Coworker: “Okay, stop what you’re doing. You’re doing it wrong. Don’t listen to the twenty-somethings; they don’t know what they’re doing. They make things way more complicated than they need to be.”
Me: “But this is how [Trainer] and [Other Cashier] showed me how to do it.”
Coworker: “Trust me, I’m sixty-something. I’ve been around way longer than they have. How old are you anyway?”
Me: “Twenty-six.”
Coworker: “You’re older than I thought.”
I get this a lot. Most people think I’m nineteen to twenty-two.
Coworker: “Anyway, the only thing the twenty-somethings are good at is Excel. I’m assuming you know how to use Excel.”
Me: “Yes.”
I’m thinking to myself that I’m a business major and had to take a computer class for business majors where 80% of the assignments were based around Excel, but she starts ranting again. I mostly tune her out at this point.
A little while later, we’re bored with nothing to do.
Coworker: “Let’s scan some documents. I know [Former Cashier that moved away] would scan sometimes in the mornings when it’s slow.”
Me: “I don’t know how to do that. They didn’t show me.”
Coworker: “Well, it’s not rocket science. All you do is push some buttons.”
I’m thinking, “It may as well be rocket science since I don’t know what I’m doing because it’s only my third day!” She shows me how to scan old documents into the computer. While I do that, a worker from another department waves hello as he passes. I would estimate that about 40-50% of the workers at the dealership speak both English and Spanish. The worker who waves is Hispanic, and I acknowledge him through the plexiglass barricade.
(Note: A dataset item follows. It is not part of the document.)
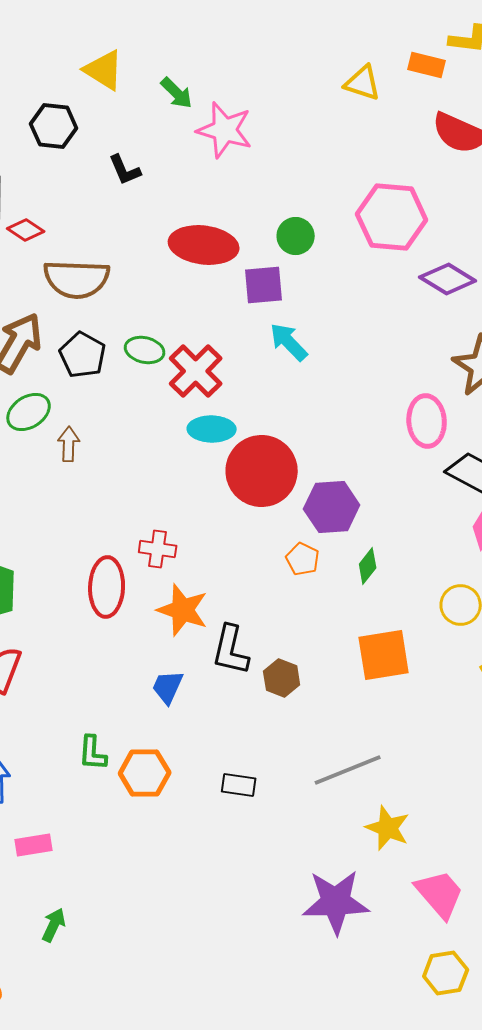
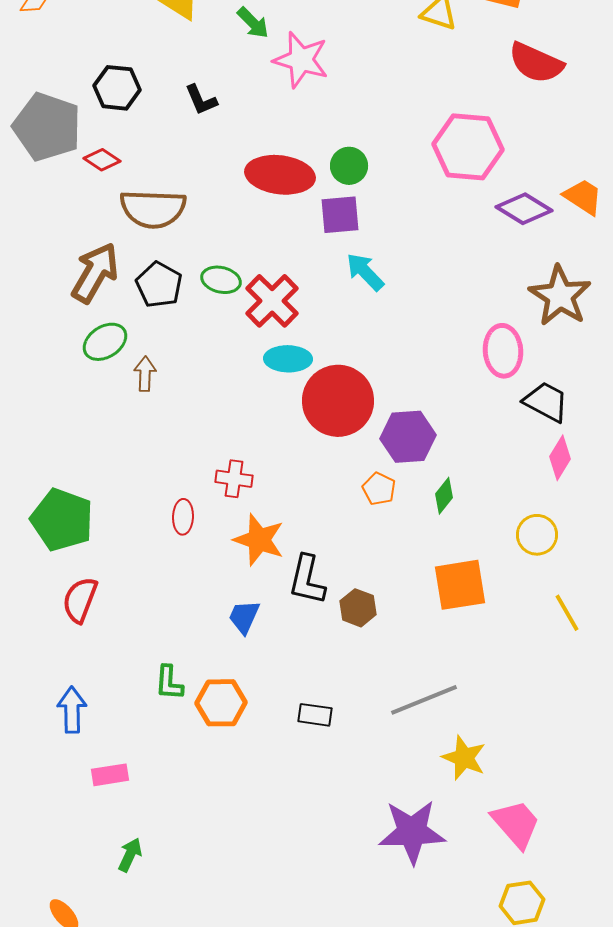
black hexagon: (54, 126) -> (117, 88), moved
green circle: (296, 236) -> (349, 166), moved
red ellipse: (107, 587) -> (183, 517), size x0.6

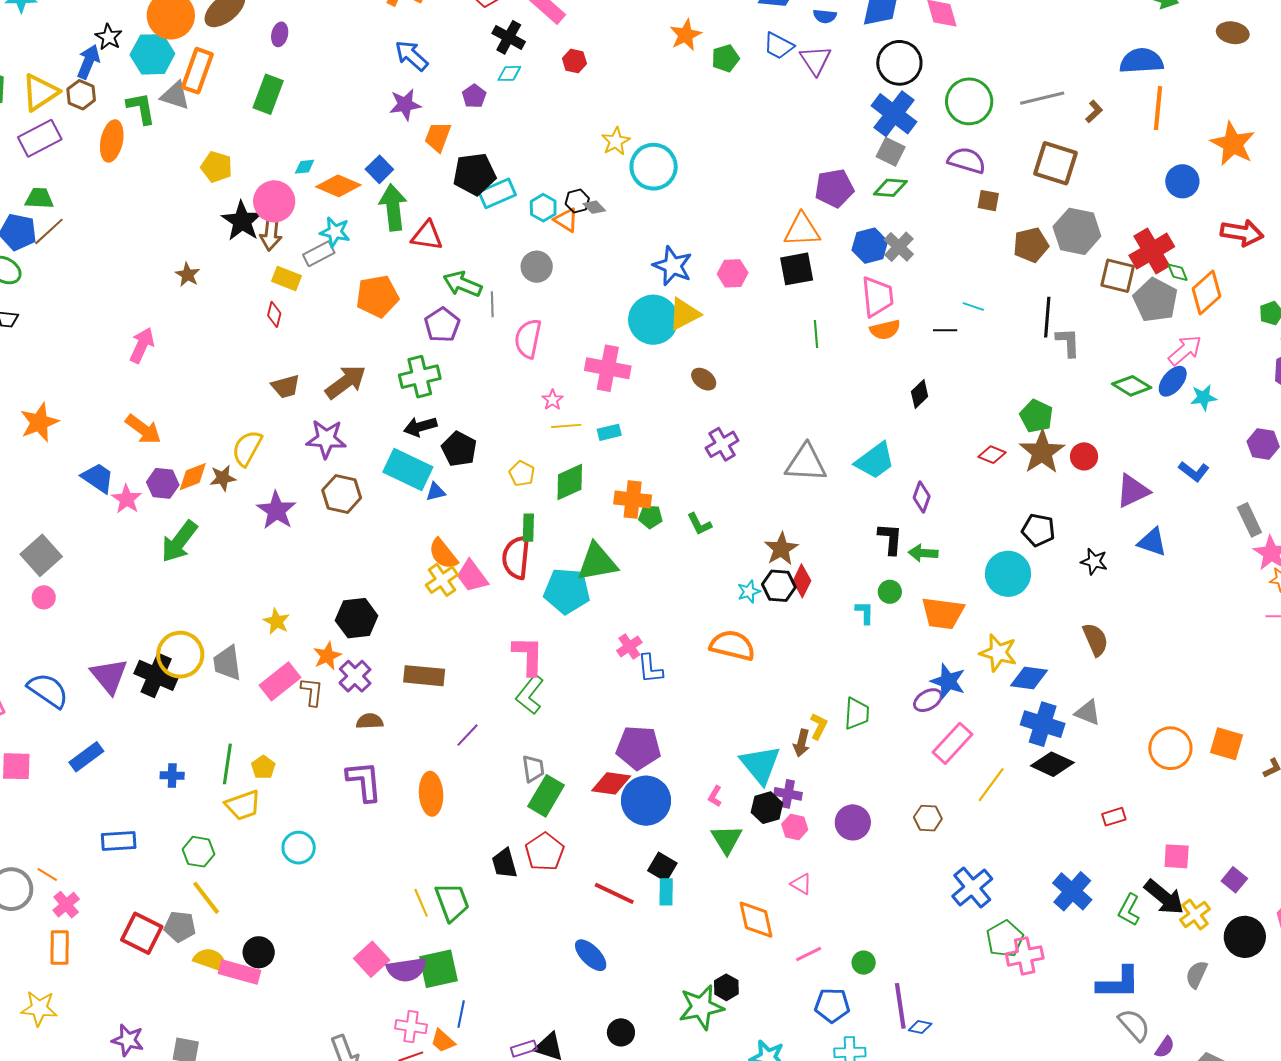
Coworker: “Yeah, that’s [Hispanic Coworker]. He’s nice, but his spelling is atrocious. I keep saying that if people would just learn to speak proper, then there wouldn’t be as many spelling errors in the world. Most words are spelled like they sound. I mean, [Other Coworker] always says, ‘idear,’ instead of, ‘idea.’ It’s spelled like it sounds. Like, people from Boston don’t speak proper.”
I mentally bang my head into the desk and resist the urge to say, “Okay, boomer,” and risk getting fired after only three days. I have to listen to her rant about grammar, twenty-somethings, how the other cashier doesn’t keep anything in a “logical place,” and how to properly file things — something else the other cashier apparently doesn’t know how to do “correctly” — for another hour and a half until the trainer comes in to check on me. I am honestly so horrified at some of the things I hear that I don’t know how to respond.
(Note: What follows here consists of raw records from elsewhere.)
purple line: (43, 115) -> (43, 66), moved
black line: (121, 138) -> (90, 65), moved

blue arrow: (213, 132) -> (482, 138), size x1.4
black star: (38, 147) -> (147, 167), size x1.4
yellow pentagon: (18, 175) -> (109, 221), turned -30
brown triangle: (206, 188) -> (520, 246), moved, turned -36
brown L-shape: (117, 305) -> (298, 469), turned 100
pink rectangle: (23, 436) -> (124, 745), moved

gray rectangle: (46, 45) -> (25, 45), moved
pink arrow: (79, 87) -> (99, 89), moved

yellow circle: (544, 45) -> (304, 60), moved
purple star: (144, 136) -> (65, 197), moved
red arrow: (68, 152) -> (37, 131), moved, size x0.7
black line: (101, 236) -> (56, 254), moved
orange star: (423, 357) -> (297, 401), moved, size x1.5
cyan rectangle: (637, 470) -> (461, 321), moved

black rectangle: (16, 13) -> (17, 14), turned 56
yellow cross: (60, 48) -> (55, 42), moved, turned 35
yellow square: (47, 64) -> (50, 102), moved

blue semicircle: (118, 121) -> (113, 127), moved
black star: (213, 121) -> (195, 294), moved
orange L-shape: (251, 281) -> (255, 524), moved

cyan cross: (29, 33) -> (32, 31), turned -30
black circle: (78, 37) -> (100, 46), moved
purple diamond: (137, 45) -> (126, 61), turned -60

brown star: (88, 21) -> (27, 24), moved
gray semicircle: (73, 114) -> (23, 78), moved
I pray for customers to come so she will shut up for a few minutes. When I do have customers, she watches me like a hawk and makes me super nervous, but she makes sure I logged everything “the right way.” As soon as the trainer comes in to check on me around ten, the problem coworker leaves.
Trainer: “I am so sorry you had to be stuck with her all morning. Everybody kind of hates her, but we can’t get rid of her. Do you need help with anything?”
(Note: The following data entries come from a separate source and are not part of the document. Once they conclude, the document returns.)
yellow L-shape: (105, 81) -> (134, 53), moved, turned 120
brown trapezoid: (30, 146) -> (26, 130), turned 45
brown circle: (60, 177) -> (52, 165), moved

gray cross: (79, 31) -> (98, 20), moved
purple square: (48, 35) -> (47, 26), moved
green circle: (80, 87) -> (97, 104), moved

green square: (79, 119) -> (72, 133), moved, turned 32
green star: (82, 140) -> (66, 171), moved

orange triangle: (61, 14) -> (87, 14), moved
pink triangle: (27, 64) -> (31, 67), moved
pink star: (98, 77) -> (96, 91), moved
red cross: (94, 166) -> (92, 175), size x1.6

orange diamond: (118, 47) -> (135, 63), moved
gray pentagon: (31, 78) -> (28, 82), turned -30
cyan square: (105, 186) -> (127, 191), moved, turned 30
Me: “Yes. Help me undo everything. She was having me do stuff all out of order, and she had me separate the receipts from the invoices, and I don’t know what I’m doing anymore.”
The trainer helps me get organized and settled. Thankfully, there isn’t too much to do, and she tells me to page her if I need anything. I manage to get into a rhythm and I’m feeling more confident. A while later, the problem coworker stops by.
Coworker: “How are you doing?”
Me: “Good…” *waits for her to leave* “…now that you aren’t here.”